O artigo[1] ora em análise discute, em síntese, a possibilidade de se cobrar IPTU daqueles que irregularmente ocupam patrimônio público.
Em que pese a baixa arrecadação e dificuldade de racionalização dos tributos incidentes sobre o patrimônio, os fiscos estaduais não estão autorizados a alargar o seu âmbito de aplicação sem o devido embasamento legal e constitucional. É preciso que haja rigor no tocante ao princípio da legalidade estrita, que se coloca como sustentáculo do direito tributário constitucional.
O argumento de que a Constituição Federal não institui tributos, apenas define a forma como deve ser a repartição de competências, entre os outros entes políticos, deve ser visto com ressalva. Quando a Carta Magna definiu o tipo de imposto que compete a cada ente, como se pode depreender do nome que foi dado a cada um deles, com estrita conexão com o seu significado nuclear, e portanto, o âmbito de atuação, aduziu, ainda que se considere que de modo mais implícito que explícito, sobre qual situação ele deve ser instituído, ofertando ao legislador estadual apenas a prerrogativa de regulamentar o restante. Dito isso, passa-se a análise dos pontos seguintes.
Analisando apenas a Constituição Federal não restam dúvidas de que o IPTU somente pode ser destinado a quem efetivamente se encontra na condição de proprietário, o que não oferece margem para divagações. Além disso, é também a Constituição que veda o usucapião de imóvel público. Apenas essas duas barreiras, escritas pelo legislador constituinte, estariam aptas a impedir o avançar da discussão sobre a cobrança de IPTU ao particular que ilegalmente se apossa de bem público.
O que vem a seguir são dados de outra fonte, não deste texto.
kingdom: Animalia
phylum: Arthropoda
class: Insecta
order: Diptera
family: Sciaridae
Não obstante esse fato, atenta também contra o ordenamento jurídico brasileiro a tentativa do Estado de se enriquecer ilicitamente com a própria torpeza. Em direito civil, de modo similar, isso é denominado de venire contra factum proprium. Também no ramo do direito público, por atentar contra os preceitos da boa-fé objetiva, não se admite que o ente estatal, ao invés de se utilizar legitimamente do seu poder de polícia para expulsar os moradores irregulares do local, possa de certa forma legalizar a sua inércia sob o argumento do “Estado Arrecadador”.
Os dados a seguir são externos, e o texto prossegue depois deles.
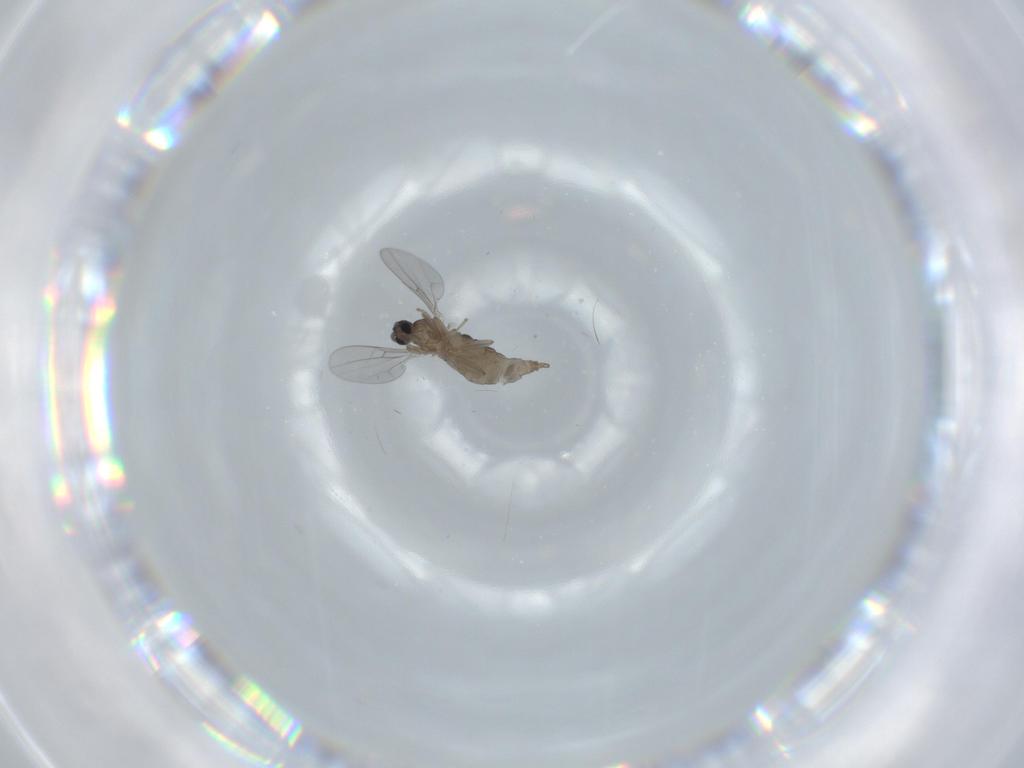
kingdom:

Apesar da Constituição frisar que a definição do tributo, os seus respectivos responsáveis sob a óptica passiva e ativa, além de todos os outros desdobramentos consequentes, sejam regulados por lei complementar; e que o CTN, por sua vez, afirme que constitui elemento conglobante ao fato gerador do IPTU o mero domínio, ou posse, a qualquer título, parece precipitado, do ponto de vista constitucional, adotar tal interpretação sem refletir e de certa forma relativizar a norma, tendo em visto a sua finalidade teleológica.
É sabido que, dentro da pirâmide de Kelsen, leis, sejam elas ordinárias ou complementares, são hierarquicamente inferiores à Constituição. Sabe-se também que, em que pese não haver hierarquia entre normas e princípios constitucionais, há uma sobreposição entre poder constituinte originário e derivado reformador. Partindo dessas duas premissas, pode-se firmar uma hipótese: quando a Carta Magna de 1988 definiu que haveria, no âmbito municipal, a incidência de imposto sobre a propriedade territorial urbana e rural, o mandamento principal, nuclear, do fato gerador, tinha ficado definido; um limite basilar e intransponível havia sido posto.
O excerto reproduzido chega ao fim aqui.